Аркадий Бабченко - Война
Итак, настроение у нас праздничное. Стол – богатый до неимоверности. На двенадцать человек у нас имеются две банки фасоли, две банки тушенки, пять банок рыбных консервов и, самое главное, три банки сгущенки! То есть одна банка на четверых! Такого изобилия мы не видели давно. Пожалуй, со времен мародерничьего варенья в Алхан-Юрте.
К сгущенке у нас есть круглые гуманитарные печенюшки, присланные нам Борис Николаичем. По тридцать штук на брата. Хорошо все-таки, что у нас самый маленький в баталь оне взвод – гуманитарку делить легче.
Еще в посылках были новогодние открытки. «Дорогой российский воин, – писал нам президент, – в этот трудный и нелегкий для Родины час, когда темные силы… Не уступим и пяди… Дадим отпор… Но не забывай, что твой долг – не только защищать конституционный строй, но и отдать свой голос на приближающихся выборах. Надеюсь, что в этот день ты сделаешь правильный выбор».

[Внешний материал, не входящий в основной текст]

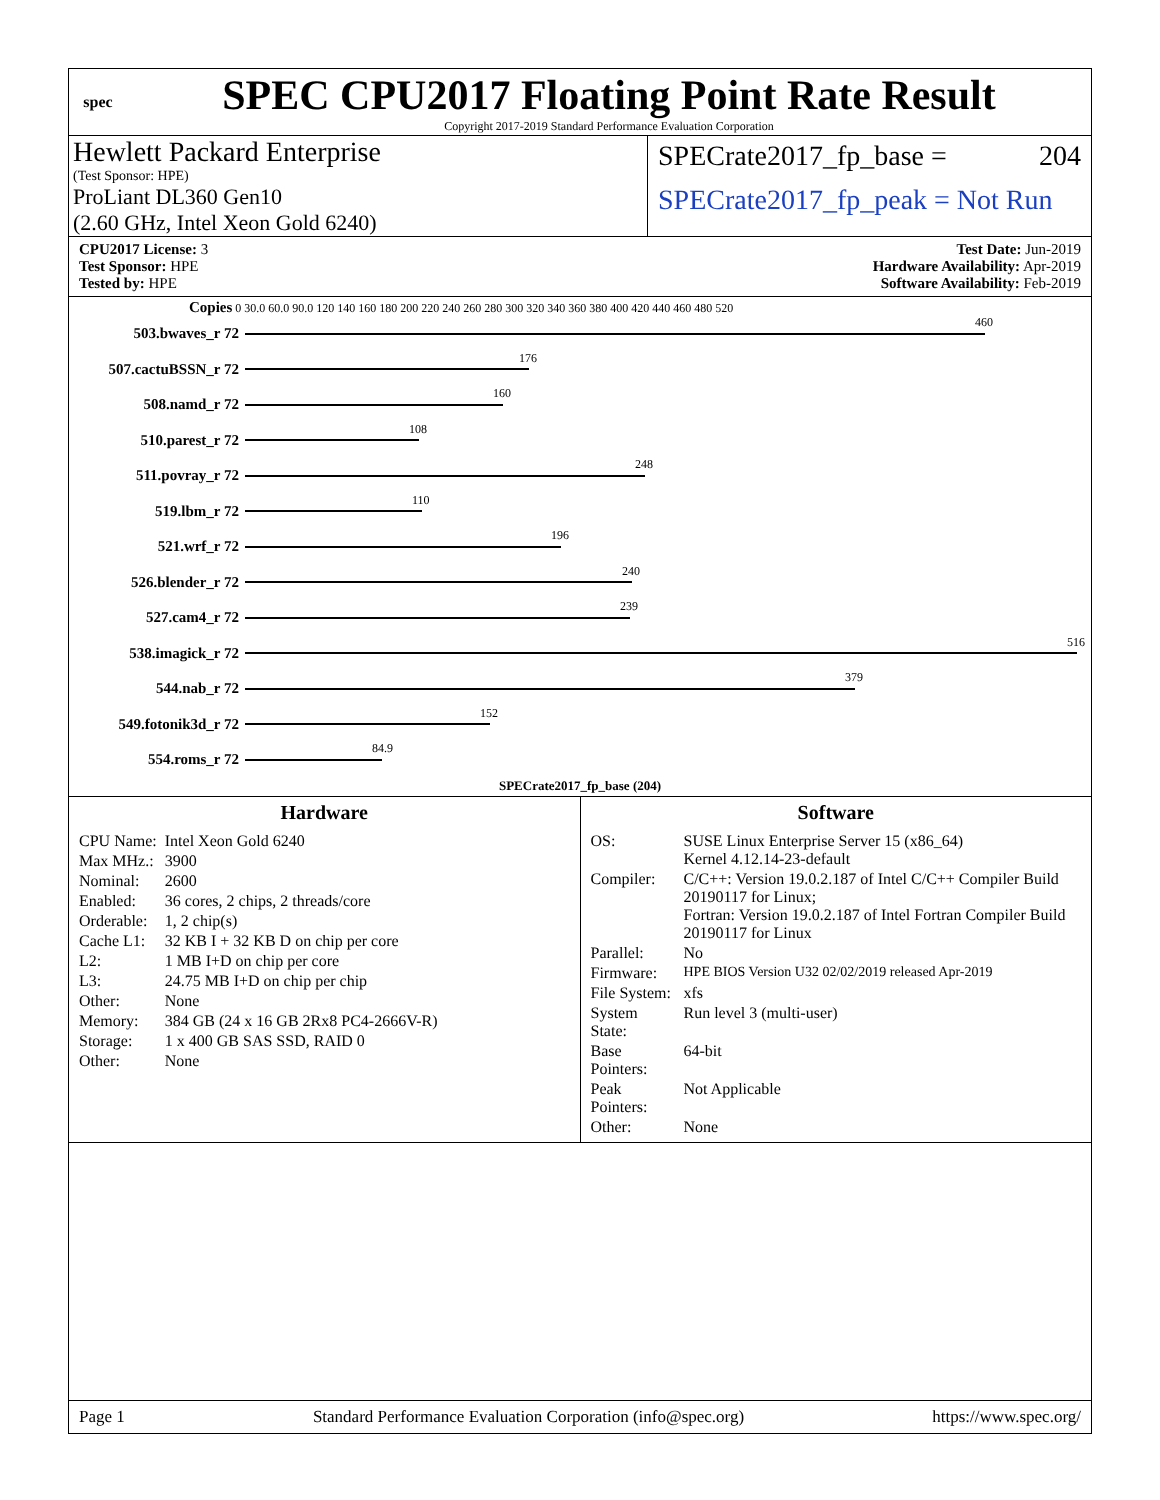spec
SPEC CPU2017 Floating Point Rate Result
Copyright 2017-2019 Standard Performance Evaluation Corporation
Hewlett Packard Enterprise
(Test Sponsor: HPE)
ProLiant DL360 Gen10
(2.60 GHz, Intel Xeon Gold 6240)
SPECrate2017_fp_base = 204
SPECrate2017_fp_peak = Not Run
CPU2017 License: 3
Test Sponsor: HPE
Tested by: HPE
Test Date: Jun-2019
Hardware Availability: Apr-2019
Software Availability: Feb-2019
Copies 0 30.0 60.0 90.0 120 140 160 180 200 220 240 260 280 300 320 340 360 380 400 420 440 460 480 520
503.bwaves_r 72
460
507.cactuBSSN_r 72
176
508.namd_r 72
160
510.parest_r 72
108
511.povray_r 72
248
519.lbm_r 72
110
521.wrf_r 72
196
526.blender_r 72
240
527.cam4_r 72
239
538.imagick_r 72
516
544.nab_r 72
379
549.fotonik3d_r 72
152
554.roms_r 72
84.9
SPECrate2017_fp_base (204)
Hardware
| CPU Name: | Intel Xeon Gold 6240 |
| Max MHz.: | 3900 |
| Nominal: | 2600 |
| Enabled: | 36 cores, 2 chips, 2 threads/core |
| Orderable: | 1, 2 chip(s) |
| Cache L1: | 32 KB I + 32 KB D on chip per core |
| L2: | 1 MB I+D on chip per core |
| L3: | 24.75 MB I+D on chip per chip |
| Other: | None |
| Memory: | 384 GB (24 x 16 GB 2Rx8 PC4-2666V-R) |
| Storage: | 1 x 400 GB SAS SSD, RAID 0 |
| Other: | None |
Software
| OS: | SUSE Linux Enterprise Server 15 (x86_64) Kernel 4.12.14-23-default |
| Compiler: | C/C++: Version 19.0.2.187 of Intel C/C++ Compiler Build 20190117 for Linux; Fortran: Version 19.0.2.187 of Intel Fortran Compiler Build 20190117 for Linux |
| Parallel: | No |
| Firmware: | HPE BIOS Version U32 02/02/2019 released Apr-2019 |
| File System: | xfs |
| System State: | Run level 3 (multi-user) |
| Base Pointers: | 64-bit |
| Peak Pointers: | Not Applicable |
| Other: | None |
Page 1 Standard Performance Evaluation Corporation (info@spec.org) https://www.spec.org/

– И пусть земля тебе будет пухом, – добавляет Олег.
– Аминь, – говорит Пинча.
Выбор сделать нам так и не удалось. Агитаторы с передвижными кабинками для голосования плюнули на все и туда, где стреляют, не поехали.
– Который час, Олежа? – спрашиваю я.
– Без пяти, – отвечает Олег. Он единственный в нашем взводе, у кого есть часы. Олег раздобыл их еще в Грозном и с тех пор бережет как зеницу ока.
– Ну что ж, джентльмены, приступим, пожалуй.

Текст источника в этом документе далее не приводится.